• _WORK TO DO_
[a] Copy out the part of the kernel patch reply starting at "On 06.09.19 14:38, Peter" and ending at "to this one.".
[b] Give the entire taxonomic listing again exactly, line for line, leaving out the pictures.

• _SOURCE_

"""

Re: [PATCH v2 3/7] mm: Introduce FAULT_FLAG_INTERRUPTIBLE

From: David Hildenbrand
Date: Fri Sep 06 2019 - 08:53:23 EST


On 06.09.19 14:38, Peter Xu wrote:
> On Fri, Sep 06, 2019 at 11:02:22AM +0200, David Hildenbrand wrote:
>> On 05.09.19 12:15, Peter Xu wrote:
>>> handle_userfaultfd() is currently the only one place in the kernel
>>> page fault procedures that can respond to non-fatal userspace signals.
>>> It was trying to detect such an allowance by checking against USER &
>>> KILLABLE flags, which was "un-official".
>>>
>>> In this patch, we introduced a new flag (FAULT_FLAG_INTERRUPTIBLE) to
>>> show that the fault handler allows the fault procedure to respond even
>>> to non-fatal signals. Meanwhile, add this new flag to the default
>>> fault flags so that all the page fault handlers can benefit from the
>>> new flag. With that, replacing the userfault check to this one.
>>>
>>> Since the line is getting even longer, clean up the fault flags a bit
>>> too to ease TTY users.
>>>
>>> Although we've got a new flag and applied it, we shouldn't have any
>>> functional change with this patch so far.
>>>
>>> Suggested-by: Linus Torvalds <torvalds@xxxxxxxxxxxxxxxxxxxx>
>>> Signed-off-by: Peter Xu <peterx@xxxxxxxxxx>
>>> ---
>>> fs/userfaultfd.c | 4 +---
>>> include/linux/mm.h | 39 ++++++++++++++++++++++++++++-----------
>>> 2 files changed, 29 insertions(+), 14 deletions(-)
>>>
>>> diff --git a/fs/userfaultfd.c b/fs/userfaultfd.c
>>> index ccbdbd62f0d8..4a8ad2dc2b6f 100644
>>> --- a/fs/userfaultfd.c
>>> +++ b/fs/userfaultfd.c
>>> @@ -462,9 +462,7 @@ vm_fault_t handle_userfault(struct vm_fault *vmf, unsigned long reason)

"""

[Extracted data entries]
"""

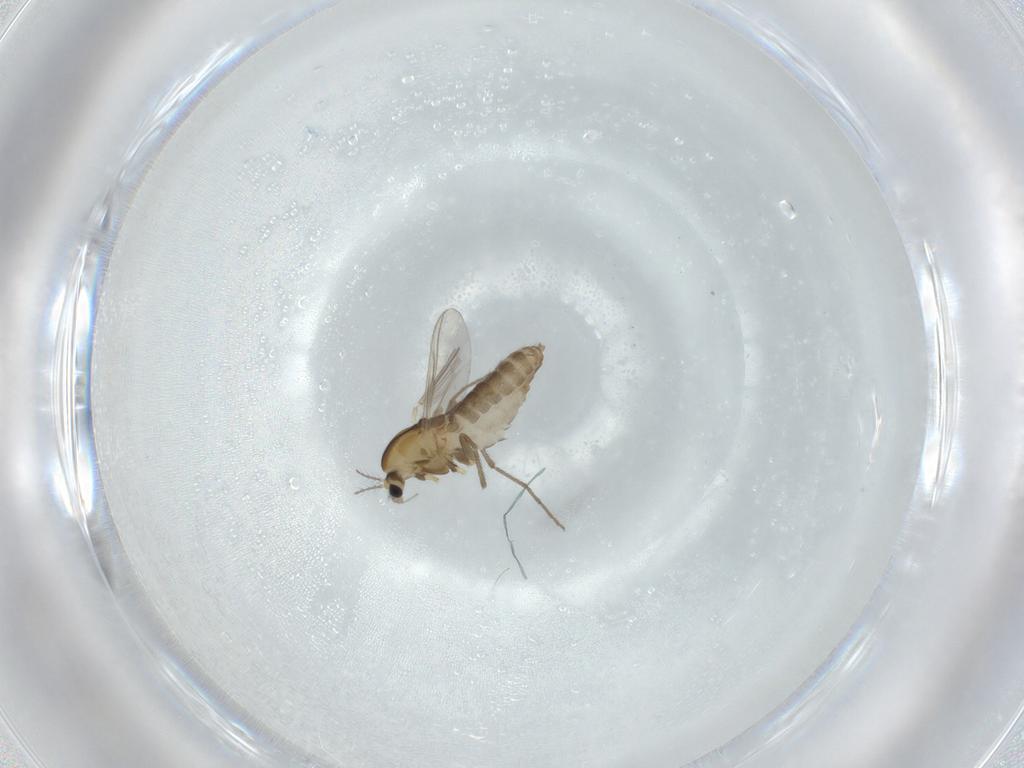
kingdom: Animalia
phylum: Arthropoda
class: Insecta
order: Diptera
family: Chironomidae
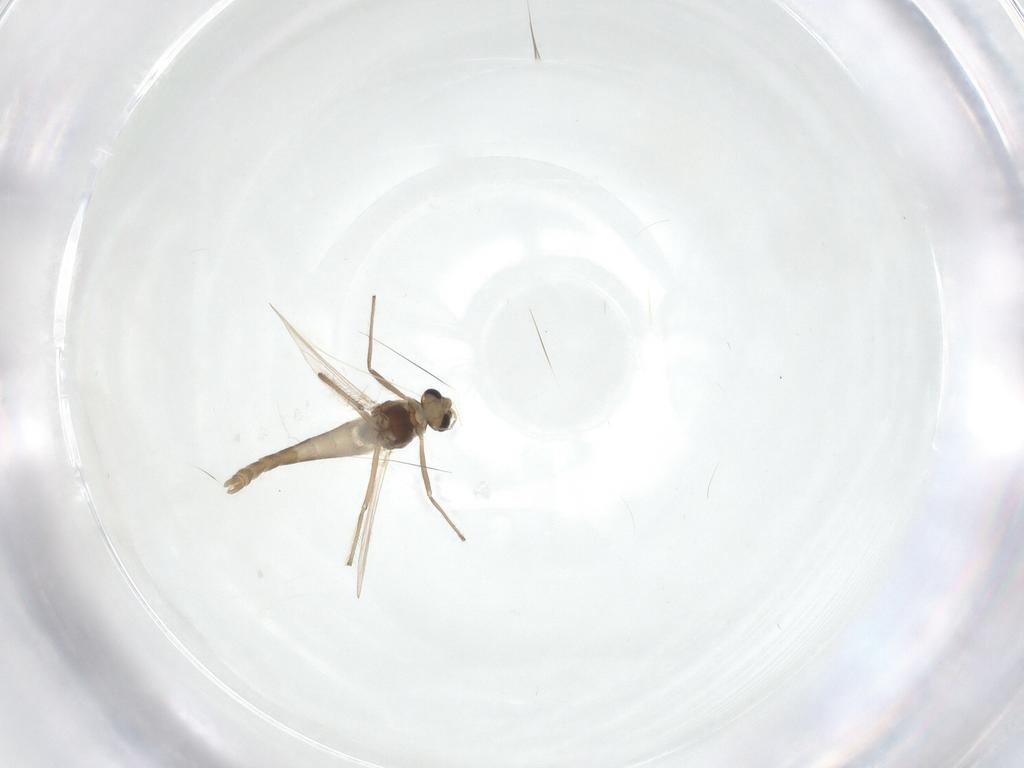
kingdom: Animalia
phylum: Arthropoda
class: Insecta
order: Diptera
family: Chironomidae
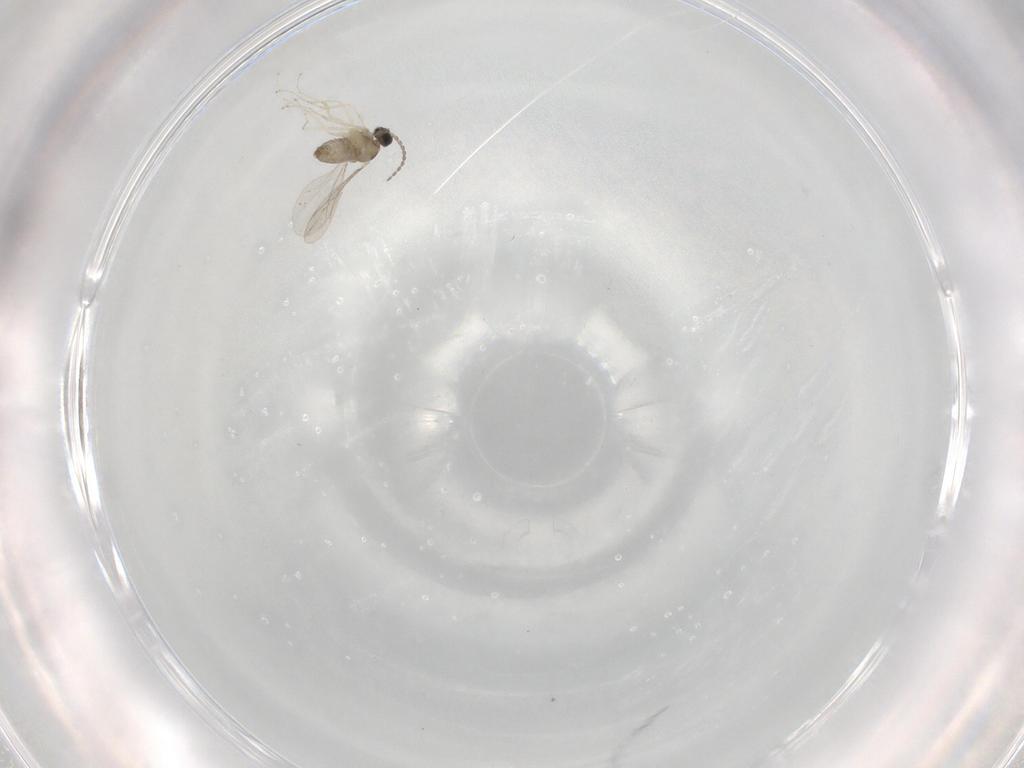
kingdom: Animalia
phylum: Arthropoda
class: Insecta
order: Diptera
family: Cecidomyiidae
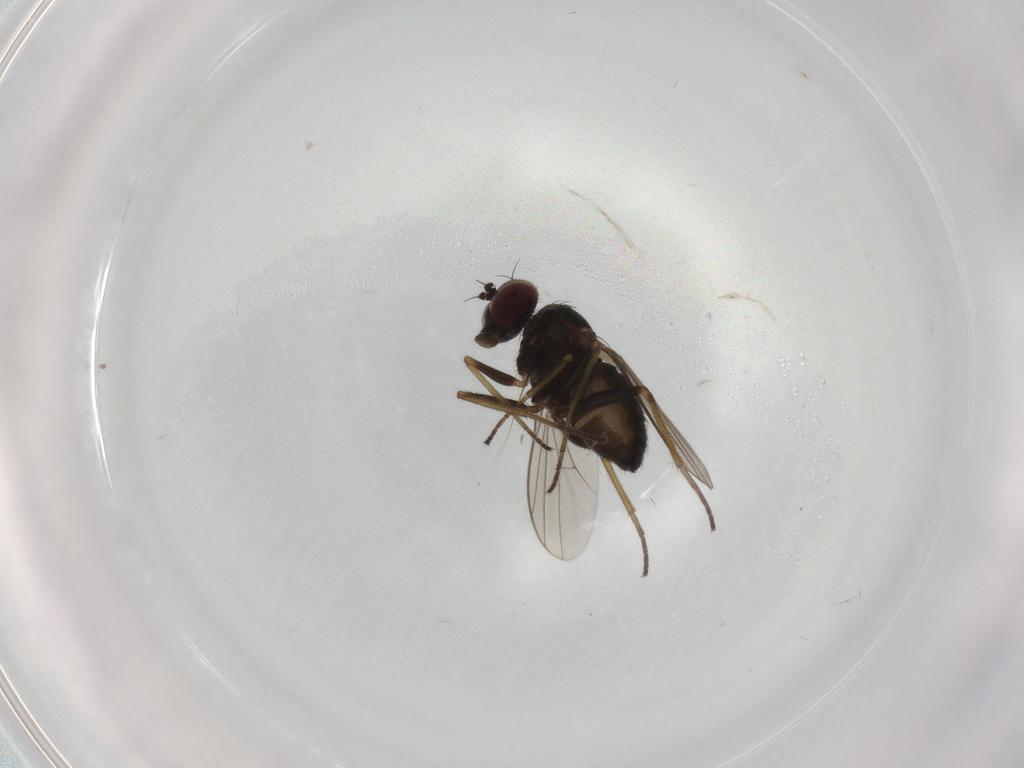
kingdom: Animalia
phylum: Arthropoda
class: Insecta
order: Diptera
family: Dolichopodidae
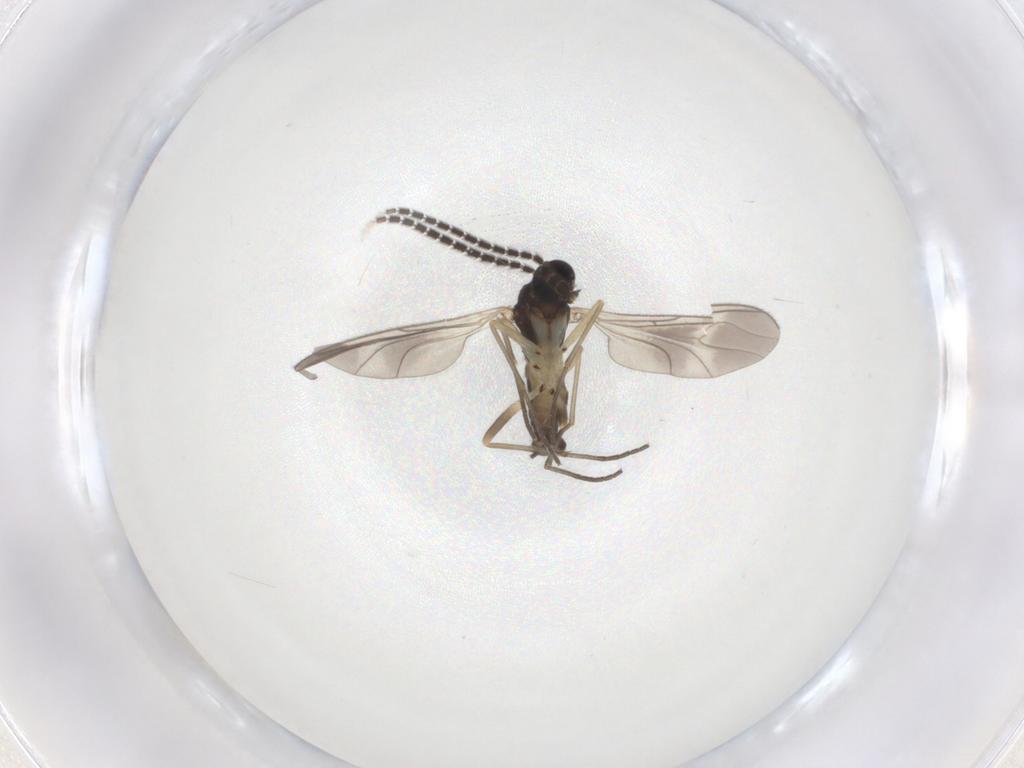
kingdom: Animalia
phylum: Arthropoda
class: Insecta
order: Diptera
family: Sciaridae
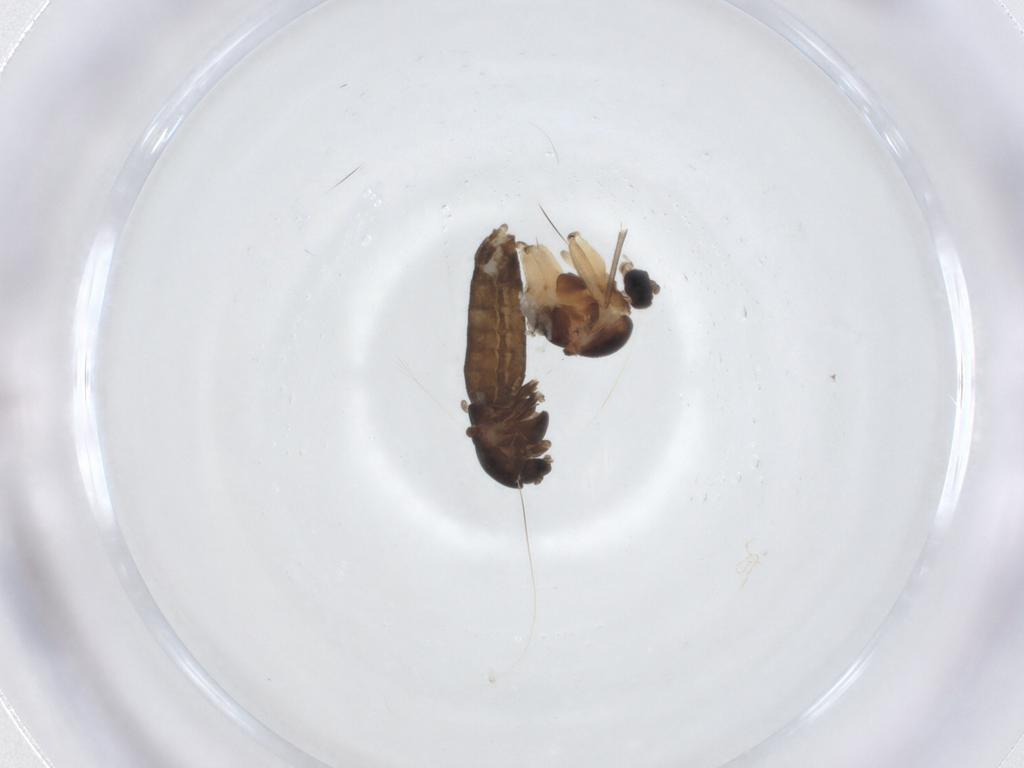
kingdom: Animalia
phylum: Arthropoda
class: Insecta
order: Diptera
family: Chironomidae
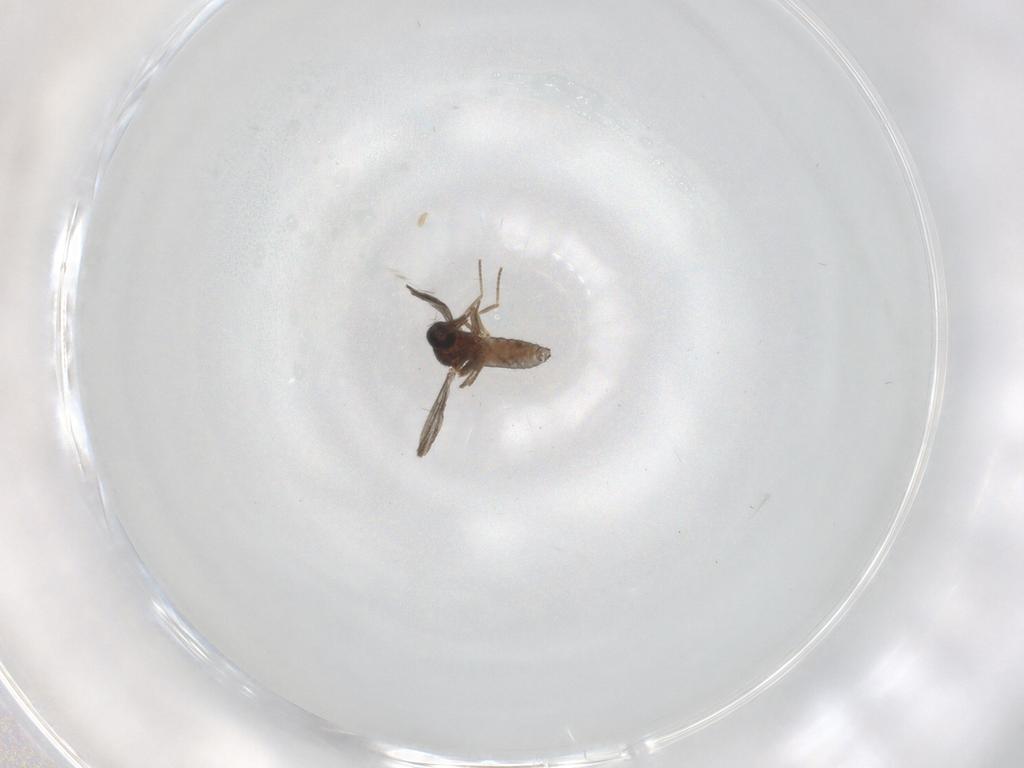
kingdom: Animalia
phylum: Arthropoda
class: Insecta
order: Diptera
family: Ceratopogonidae
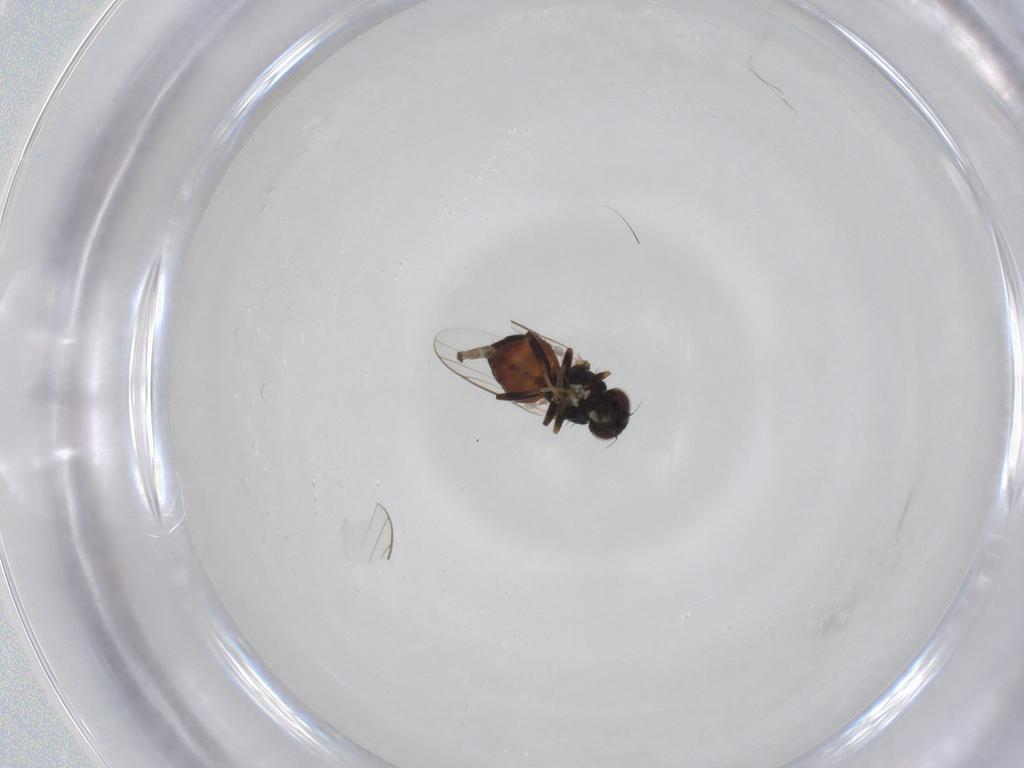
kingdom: Animalia
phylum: Arthropoda
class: Insecta
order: Diptera
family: Chloropidae
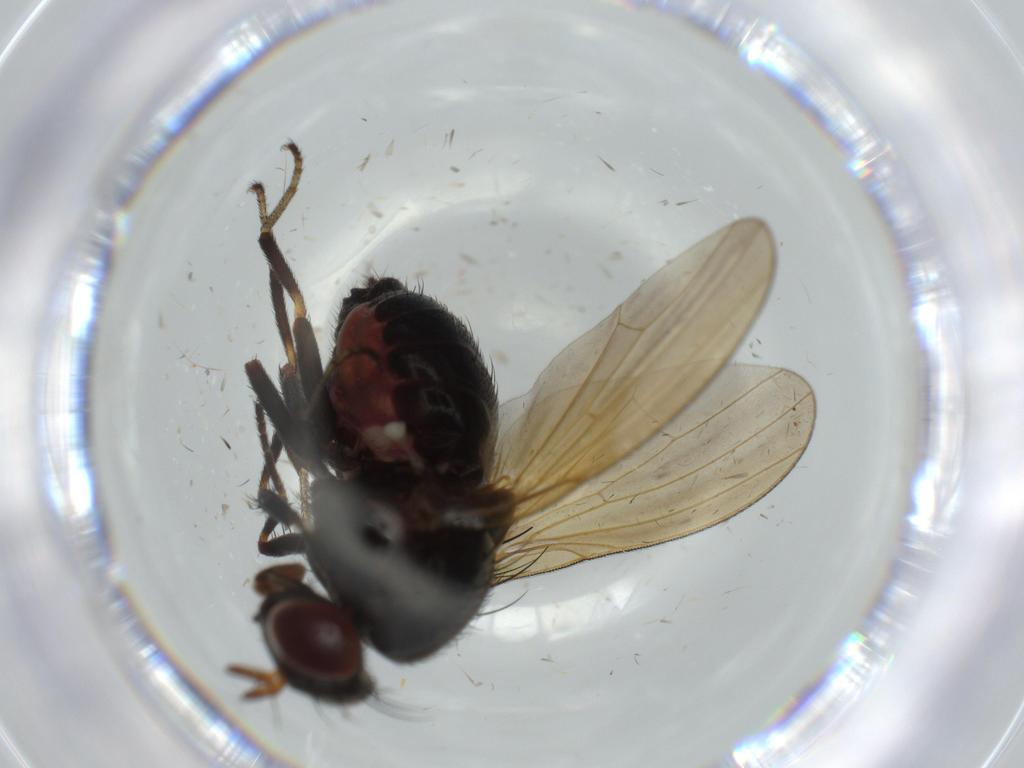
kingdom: Animalia
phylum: Arthropoda
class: Insecta
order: Diptera
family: Lauxaniidae
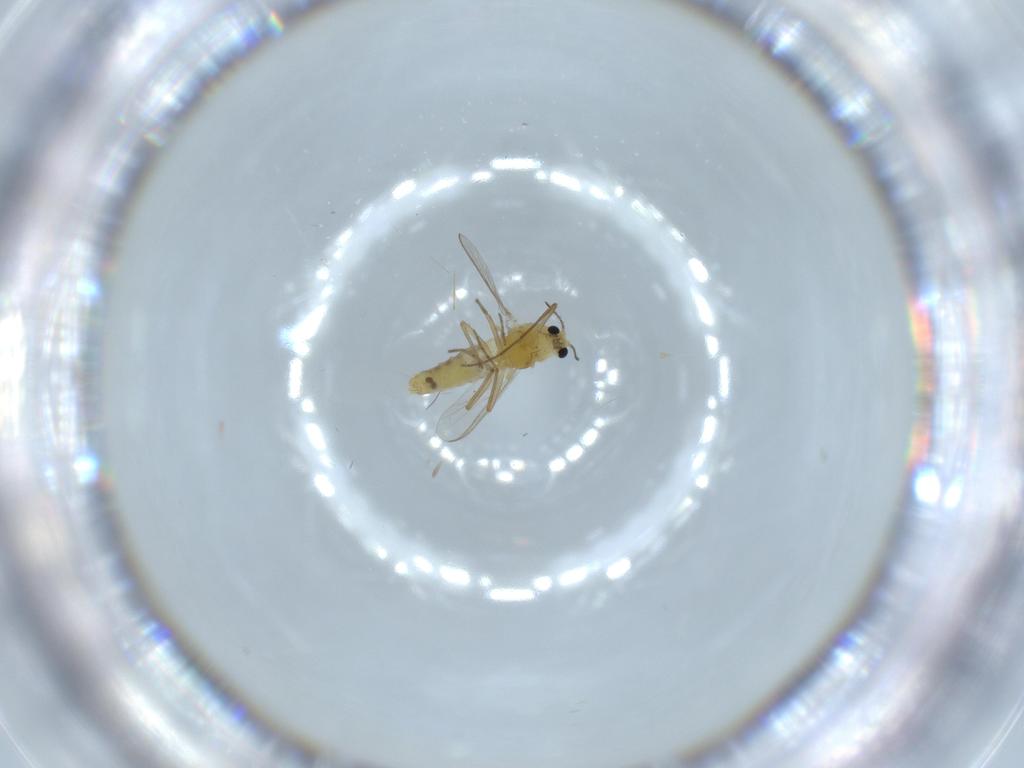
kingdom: Animalia
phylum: Arthropoda
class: Insecta
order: Diptera
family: Chironomidae
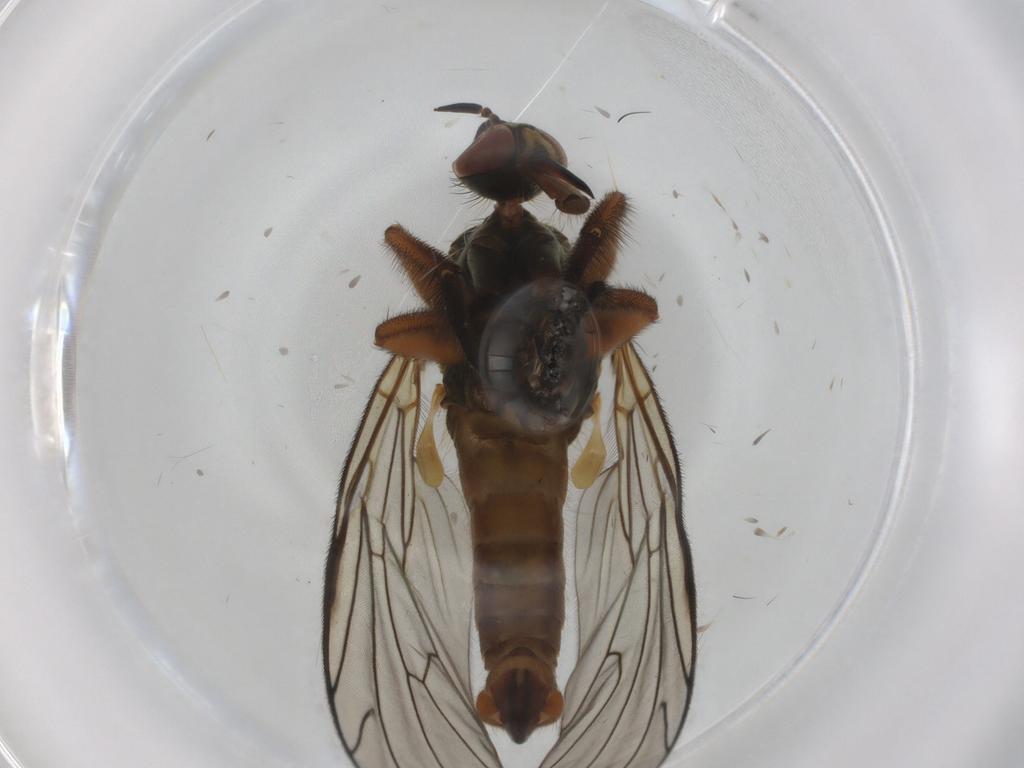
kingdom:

"""

• _COMPLETE ANSWERS_
[a]
On 06.09.19 14:38, Peter Xu wrote:
> On Fri, Sep 06, 2019 at 11:02:22AM +0200, David Hildenbrand wrote:
>> On 05.09.19 12:15, Peter Xu wrote:
>>> handle_userfaultfd() is currently the only one place in the kernel
>>> page fault procedures that can respond to non-fatal userspace signals.
>>> It was trying to detect such an allowance by checking against USER &
>>> KILLABLE flags, which was "un-official".
>>>
>>> In this patch, we introduced a new flag (FAULT_FLAG_INTERRUPTIBLE) to
>>> show that the fault handler allows the fault procedure to respond even
>>> to non-fatal signals. Meanwhile, add this new flag to the default
>>> fault flags so that all the page fault handlers can benefit from the
>>> new flag. With that, replacing the userfault check to this one.

[b]
kingdom: Animalia
phylum: Arthropoda
class: Insecta
order: Diptera
family: Chironomidae
kingdom: Animalia
phylum: Arthropoda
class: Insecta
order: Diptera
family: Chironomidae
kingdom: Animalia
phylum: Arthropoda
class: Insecta
order: Diptera
family: Cecidomyiidae
kingdom: Animalia
phylum: Arthropoda
class: Insecta
order: Diptera
family: Dolichopodidae
kingdom: Animalia
phylum: Arthropoda
class: Insecta
order: Diptera
family: Sciaridae
kingdom: Animalia
phylum: Arthropoda
class: Insecta
order: Diptera
family: Chironomidae
kingdom: Animalia
phylum: Arthropoda
class: Insecta
order: Diptera
family: Ceratopogonidae
kingdom: Animalia
phylum: Arthropoda
class: Insecta
order: Diptera
family: Chloropidae
kingdom: Animalia
phylum: Arthropoda
class: Insecta
order: Diptera
family: Lauxaniidae
kingdom: Animalia
phylum: Arthropoda
class: Insecta
order: Diptera
family: Chironomidae
kingdom:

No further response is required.